Just let me edit something like markdown directly, with an optional preview window somewhere, and that would _also_ be vastly better than the mess they have.
That's probably the problem. It's over engineered and just does things I didn't want or need it to do. I just want to type words and paste things in without having a bunch of bullshit happen.
Thank you for the clarification! It's great to hear more about the efficient data management practices at Notion. Your team's innovative use of the data lake to streamline the reindexing process while ensuring user data privacy is impressive. Keep up the excellent work!
Notion does not sell its users' data.
Instead, I want to expand on one of the first use-cases for the Notion data lake, which was by my team. This is an elaboration of the description in TFA under the heading "Use case support".
As is described there, Notion's block permissions are highly normalized at the source of truth. This is usually quite efficient and generally brings along all the benefits of normalization in application databases. However, we need to _denormalize_ all the permissions that relate to a specific document when we index it into our search index.
When we transactionally reindex a document "online", this is no problem. However, when we need to reindex an entire search cluster from scratch, loading every ancestor of each page in order to collect all of its permissions is far too expensive.
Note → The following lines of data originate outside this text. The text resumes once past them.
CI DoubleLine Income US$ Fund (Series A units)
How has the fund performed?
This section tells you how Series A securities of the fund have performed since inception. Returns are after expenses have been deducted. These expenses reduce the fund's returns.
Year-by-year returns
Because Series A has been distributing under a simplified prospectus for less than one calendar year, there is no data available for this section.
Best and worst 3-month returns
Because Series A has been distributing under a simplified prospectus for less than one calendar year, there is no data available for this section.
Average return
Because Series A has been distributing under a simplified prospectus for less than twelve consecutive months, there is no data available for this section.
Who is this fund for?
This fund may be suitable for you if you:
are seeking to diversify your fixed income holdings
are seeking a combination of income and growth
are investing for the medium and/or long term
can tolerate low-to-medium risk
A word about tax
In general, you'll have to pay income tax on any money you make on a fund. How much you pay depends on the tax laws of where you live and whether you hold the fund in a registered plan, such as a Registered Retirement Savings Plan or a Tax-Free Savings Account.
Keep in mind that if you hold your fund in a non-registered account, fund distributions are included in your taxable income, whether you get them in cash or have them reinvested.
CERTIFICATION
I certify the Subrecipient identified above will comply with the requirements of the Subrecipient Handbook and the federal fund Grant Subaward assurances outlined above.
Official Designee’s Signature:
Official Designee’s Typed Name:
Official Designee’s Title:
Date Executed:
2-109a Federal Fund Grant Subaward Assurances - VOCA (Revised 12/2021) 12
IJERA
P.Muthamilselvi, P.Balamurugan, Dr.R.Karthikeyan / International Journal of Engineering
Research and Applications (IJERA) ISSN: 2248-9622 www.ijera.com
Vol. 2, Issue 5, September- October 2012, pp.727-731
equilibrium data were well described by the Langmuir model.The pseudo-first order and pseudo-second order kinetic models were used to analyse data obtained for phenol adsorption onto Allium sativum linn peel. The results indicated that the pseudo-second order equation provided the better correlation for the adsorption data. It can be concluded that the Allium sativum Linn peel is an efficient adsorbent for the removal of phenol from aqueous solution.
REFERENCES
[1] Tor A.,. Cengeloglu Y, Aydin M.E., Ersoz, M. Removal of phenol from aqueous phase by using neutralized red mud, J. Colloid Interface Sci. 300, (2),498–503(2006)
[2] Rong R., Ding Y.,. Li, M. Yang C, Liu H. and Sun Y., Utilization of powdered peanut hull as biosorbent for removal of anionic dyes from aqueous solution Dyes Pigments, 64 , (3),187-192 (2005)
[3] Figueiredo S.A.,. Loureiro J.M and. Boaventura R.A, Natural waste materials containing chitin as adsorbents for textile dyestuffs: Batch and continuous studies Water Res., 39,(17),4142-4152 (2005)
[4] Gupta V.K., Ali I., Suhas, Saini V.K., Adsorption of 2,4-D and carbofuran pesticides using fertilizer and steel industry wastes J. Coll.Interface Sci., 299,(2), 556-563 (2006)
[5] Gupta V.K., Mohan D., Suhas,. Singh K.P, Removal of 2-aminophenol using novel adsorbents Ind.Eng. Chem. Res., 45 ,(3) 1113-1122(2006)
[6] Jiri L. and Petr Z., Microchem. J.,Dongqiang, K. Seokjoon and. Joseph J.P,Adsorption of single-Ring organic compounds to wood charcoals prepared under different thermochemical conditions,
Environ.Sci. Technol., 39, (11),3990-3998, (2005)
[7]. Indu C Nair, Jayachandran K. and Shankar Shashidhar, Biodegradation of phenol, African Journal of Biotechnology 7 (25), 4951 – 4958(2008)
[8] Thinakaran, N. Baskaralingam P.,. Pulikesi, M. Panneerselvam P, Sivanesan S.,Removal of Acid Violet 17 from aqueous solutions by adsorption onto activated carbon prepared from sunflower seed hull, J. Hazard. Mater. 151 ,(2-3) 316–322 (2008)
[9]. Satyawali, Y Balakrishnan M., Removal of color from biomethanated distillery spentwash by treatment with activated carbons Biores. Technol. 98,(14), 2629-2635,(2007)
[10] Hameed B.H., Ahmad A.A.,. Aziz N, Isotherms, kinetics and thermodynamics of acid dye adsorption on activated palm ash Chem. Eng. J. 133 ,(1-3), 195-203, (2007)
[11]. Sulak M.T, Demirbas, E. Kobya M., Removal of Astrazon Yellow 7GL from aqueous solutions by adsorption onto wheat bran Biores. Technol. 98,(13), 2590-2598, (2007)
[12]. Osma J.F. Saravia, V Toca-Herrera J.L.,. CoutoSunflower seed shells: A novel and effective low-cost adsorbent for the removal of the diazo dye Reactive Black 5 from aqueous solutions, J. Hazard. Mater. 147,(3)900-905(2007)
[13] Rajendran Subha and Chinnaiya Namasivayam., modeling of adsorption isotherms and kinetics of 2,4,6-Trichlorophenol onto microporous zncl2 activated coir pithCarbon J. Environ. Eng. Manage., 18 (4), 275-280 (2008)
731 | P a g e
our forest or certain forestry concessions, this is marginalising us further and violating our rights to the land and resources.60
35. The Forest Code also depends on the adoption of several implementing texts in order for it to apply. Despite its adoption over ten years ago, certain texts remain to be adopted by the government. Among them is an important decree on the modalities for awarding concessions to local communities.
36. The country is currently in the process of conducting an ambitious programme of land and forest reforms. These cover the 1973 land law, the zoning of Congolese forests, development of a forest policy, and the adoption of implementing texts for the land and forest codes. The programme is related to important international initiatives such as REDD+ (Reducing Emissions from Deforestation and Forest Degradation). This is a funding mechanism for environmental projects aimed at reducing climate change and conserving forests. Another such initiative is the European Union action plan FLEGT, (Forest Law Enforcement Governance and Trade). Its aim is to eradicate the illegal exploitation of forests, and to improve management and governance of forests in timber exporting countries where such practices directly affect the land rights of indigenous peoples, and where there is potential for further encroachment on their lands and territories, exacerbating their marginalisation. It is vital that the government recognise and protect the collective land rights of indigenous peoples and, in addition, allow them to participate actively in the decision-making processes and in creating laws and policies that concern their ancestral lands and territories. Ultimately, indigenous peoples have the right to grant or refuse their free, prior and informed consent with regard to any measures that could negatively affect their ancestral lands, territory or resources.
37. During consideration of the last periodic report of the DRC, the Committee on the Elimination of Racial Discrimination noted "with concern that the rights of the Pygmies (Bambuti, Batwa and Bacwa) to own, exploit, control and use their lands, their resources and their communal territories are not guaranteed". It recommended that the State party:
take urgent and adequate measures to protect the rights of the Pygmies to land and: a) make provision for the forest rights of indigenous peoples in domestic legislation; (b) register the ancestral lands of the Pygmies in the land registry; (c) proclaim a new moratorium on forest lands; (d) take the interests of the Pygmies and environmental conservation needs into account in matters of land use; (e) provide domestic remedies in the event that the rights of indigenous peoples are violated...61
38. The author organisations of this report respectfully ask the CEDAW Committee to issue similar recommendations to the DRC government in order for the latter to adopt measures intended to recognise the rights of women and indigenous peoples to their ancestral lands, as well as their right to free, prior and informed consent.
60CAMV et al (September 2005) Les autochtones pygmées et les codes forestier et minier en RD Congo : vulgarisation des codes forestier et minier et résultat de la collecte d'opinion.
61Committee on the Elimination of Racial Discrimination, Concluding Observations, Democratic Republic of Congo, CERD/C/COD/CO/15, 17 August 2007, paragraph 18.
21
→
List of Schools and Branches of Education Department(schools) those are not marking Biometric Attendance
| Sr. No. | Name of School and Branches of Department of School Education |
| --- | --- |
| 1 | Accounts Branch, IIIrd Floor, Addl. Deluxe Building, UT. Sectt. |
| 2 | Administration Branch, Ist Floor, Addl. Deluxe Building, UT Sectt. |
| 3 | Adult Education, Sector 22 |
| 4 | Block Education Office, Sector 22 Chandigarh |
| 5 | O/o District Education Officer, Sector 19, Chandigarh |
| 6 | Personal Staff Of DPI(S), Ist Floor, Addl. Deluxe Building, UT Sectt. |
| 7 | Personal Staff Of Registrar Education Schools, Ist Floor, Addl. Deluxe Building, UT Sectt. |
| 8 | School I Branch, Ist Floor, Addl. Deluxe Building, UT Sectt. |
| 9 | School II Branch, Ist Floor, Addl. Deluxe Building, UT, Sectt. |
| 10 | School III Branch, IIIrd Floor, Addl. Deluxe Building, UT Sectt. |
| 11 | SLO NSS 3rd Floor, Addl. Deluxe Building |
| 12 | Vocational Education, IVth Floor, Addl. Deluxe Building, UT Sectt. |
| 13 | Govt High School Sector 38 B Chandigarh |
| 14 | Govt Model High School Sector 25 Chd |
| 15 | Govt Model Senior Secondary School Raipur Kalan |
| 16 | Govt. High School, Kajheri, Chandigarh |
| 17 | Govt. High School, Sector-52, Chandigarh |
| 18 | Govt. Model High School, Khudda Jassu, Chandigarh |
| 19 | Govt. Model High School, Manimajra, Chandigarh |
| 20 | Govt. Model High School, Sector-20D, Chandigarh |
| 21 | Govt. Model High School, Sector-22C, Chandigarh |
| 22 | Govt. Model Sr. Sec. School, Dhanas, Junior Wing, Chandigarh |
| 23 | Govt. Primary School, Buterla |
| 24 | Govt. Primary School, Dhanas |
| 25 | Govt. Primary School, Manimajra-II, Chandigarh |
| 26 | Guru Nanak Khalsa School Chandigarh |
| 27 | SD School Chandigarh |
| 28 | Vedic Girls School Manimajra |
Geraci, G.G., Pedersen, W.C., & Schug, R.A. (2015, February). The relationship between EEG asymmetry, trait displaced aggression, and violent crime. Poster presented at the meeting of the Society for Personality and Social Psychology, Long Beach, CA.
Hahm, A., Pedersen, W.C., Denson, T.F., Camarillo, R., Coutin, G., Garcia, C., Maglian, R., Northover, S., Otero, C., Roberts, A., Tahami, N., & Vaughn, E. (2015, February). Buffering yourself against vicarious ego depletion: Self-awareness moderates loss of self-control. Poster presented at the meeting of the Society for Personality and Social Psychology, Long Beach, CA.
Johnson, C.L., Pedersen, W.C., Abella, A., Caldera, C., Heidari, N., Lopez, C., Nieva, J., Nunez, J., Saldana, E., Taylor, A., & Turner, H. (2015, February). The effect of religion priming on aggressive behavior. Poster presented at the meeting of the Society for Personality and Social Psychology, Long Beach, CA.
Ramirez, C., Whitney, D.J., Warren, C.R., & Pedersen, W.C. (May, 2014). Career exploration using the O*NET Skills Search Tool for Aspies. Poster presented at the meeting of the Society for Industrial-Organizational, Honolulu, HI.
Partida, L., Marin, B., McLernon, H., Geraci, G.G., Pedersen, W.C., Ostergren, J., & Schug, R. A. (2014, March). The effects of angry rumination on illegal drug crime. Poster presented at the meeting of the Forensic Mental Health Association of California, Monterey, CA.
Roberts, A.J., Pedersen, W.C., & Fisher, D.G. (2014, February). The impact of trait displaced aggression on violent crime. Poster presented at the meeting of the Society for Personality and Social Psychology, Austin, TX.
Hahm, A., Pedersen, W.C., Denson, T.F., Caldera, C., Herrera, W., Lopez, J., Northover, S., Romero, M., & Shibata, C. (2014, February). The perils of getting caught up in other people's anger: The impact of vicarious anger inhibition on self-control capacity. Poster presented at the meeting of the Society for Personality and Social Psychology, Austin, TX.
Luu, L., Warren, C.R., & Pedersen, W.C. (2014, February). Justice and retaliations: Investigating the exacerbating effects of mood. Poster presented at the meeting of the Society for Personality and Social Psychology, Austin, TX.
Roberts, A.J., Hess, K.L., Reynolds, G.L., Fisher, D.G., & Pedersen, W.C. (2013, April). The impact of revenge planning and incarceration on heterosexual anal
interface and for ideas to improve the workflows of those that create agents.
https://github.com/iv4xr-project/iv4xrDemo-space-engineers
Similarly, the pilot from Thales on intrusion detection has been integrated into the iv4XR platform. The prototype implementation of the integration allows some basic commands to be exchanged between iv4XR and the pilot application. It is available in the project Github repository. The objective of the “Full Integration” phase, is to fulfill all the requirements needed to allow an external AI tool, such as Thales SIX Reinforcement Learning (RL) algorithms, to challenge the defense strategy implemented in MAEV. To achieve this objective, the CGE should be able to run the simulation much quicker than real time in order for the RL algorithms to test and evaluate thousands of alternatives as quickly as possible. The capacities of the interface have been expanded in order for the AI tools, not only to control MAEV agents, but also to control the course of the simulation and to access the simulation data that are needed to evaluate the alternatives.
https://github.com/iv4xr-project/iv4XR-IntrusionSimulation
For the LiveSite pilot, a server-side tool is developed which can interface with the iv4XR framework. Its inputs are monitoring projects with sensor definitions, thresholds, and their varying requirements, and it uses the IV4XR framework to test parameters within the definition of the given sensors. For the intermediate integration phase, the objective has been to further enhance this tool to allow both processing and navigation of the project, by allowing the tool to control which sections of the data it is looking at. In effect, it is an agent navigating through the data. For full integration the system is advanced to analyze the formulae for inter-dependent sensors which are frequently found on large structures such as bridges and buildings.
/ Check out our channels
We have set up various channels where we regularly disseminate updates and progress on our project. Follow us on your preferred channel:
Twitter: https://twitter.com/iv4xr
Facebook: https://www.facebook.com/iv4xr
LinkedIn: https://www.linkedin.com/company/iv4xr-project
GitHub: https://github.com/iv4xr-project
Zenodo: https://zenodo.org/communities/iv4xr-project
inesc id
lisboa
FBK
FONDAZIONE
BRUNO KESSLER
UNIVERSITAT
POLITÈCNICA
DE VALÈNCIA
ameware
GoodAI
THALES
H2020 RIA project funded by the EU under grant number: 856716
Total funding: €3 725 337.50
Thus, one of the primary needs that my team had from the new data lake is "tree traversal and permission data construction for each block". We rewrote our "offline" reindexer to read from the data lake instead of reading from RDS instances serving database snapshots. This allowed us to dramatically reduce the impact of iterating through every page when spinning up a new cluster (not to mention save a boatload in spinning up those ad-hoc RDS instances).
I hope this miniature deep dive gives a little bit more color on the uses of this data store—as it is emphatically _not_ to sell our users' data!